GIVEN RECORDS: Begin

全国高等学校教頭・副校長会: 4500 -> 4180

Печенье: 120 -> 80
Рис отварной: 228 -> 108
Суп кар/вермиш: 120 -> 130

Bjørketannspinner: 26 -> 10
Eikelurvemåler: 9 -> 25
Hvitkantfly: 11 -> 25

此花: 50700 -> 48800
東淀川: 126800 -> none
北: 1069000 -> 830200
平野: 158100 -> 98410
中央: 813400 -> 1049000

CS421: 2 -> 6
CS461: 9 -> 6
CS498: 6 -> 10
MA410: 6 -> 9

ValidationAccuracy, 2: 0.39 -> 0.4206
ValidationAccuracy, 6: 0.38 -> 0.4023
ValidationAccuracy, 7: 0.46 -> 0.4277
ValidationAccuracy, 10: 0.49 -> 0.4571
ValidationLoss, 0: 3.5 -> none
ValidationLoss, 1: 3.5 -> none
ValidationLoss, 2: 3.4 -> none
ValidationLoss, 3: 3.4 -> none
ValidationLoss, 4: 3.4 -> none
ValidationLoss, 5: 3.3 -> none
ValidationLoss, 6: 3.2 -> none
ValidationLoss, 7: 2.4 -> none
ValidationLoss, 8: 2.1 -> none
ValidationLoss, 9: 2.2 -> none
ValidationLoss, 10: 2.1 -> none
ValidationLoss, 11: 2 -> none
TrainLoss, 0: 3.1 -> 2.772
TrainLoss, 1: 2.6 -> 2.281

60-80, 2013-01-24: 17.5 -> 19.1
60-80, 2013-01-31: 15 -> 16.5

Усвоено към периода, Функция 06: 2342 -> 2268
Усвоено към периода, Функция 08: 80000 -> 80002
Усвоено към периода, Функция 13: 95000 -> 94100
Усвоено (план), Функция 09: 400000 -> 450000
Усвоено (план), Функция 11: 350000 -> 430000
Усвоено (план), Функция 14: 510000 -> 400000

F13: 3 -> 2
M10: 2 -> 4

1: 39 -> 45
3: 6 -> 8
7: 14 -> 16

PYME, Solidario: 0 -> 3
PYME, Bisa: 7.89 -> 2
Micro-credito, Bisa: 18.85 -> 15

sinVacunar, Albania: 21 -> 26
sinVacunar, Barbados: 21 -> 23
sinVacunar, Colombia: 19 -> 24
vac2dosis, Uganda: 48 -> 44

GIVEN RECORDS: End

Without leaving anything out, repeat every entry shown above.

全国高等学校教頭・副校長会: 4500 -> 4180

Печенье: 120 -> 80
Рис отварной: 228 -> 108
Суп кар/вермиш: 120 -> 130

Bjørketannspinner: 26 -> 10
Eikelurvemåler: 9 -> 25
Hvitkantfly: 11 -> 25

此花: 50700 -> 48800
東淀川: 126800 -> none
北: 1069000 -> 830200
平野: 158100 -> 98410
中央: 813400 -> 1049000

CS421: 2 -> 6
CS461: 9 -> 6
CS498: 6 -> 10
MA410: 6 -> 9

ValidationAccuracy, 2: 0.39 -> 0.4206
ValidationAccuracy, 6: 0.38 -> 0.4023
ValidationAccuracy, 7: 0.46 -> 0.4277
ValidationAccuracy, 10: 0.49 -> 0.4571
ValidationLoss, 0: 3.5 -> none
ValidationLoss, 1: 3.5 -> none
ValidationLoss, 2: 3.4 -> none
ValidationLoss, 3: 3.4 -> none
ValidationLoss, 4: 3.4 -> none
ValidationLoss, 5: 3.3 -> none
ValidationLoss, 6: 3.2 -> none
ValidationLoss, 7: 2.4 -> none
ValidationLoss, 8: 2.1 -> none
ValidationLoss, 9: 2.2 -> none
ValidationLoss, 10: 2.1 -> none
ValidationLoss, 11: 2 -> none
TrainLoss, 0: 3.1 -> 2.772
TrainLoss, 1: 2.6 -> 2.281

60-80, 2013-01-24: 17.5 -> 19.1
60-80, 2013-01-31: 15 -> 16.5

Усвоено към периода, Функция 06: 2342 -> 2268
Усвоено към периода, Функция 08: 80000 -> 80002
Усвоено към периода, Функция 13: 95000 -> 94100
Усвоено (план), Функция 09: 400000 -> 450000
Усвоено (план), Функция 11: 350000 -> 430000
Усвоено (план), Функция 14: 510000 -> 400000

F13: 3 -> 2
M10: 2 -> 4

1: 39 -> 45
3: 6 -> 8
7: 14 -> 16

PYME, Solidario: 0 -> 3
PYME, Bisa: 7.89 -> 2
Micro-credito, Bisa: 18.85 -> 15

sinVacunar, Albania: 21 -> 26
sinVacunar, Barbados: 21 -> 23
sinVacunar, Colombia: 19 -> 24
vac2dosis, Uganda: 48 -> 44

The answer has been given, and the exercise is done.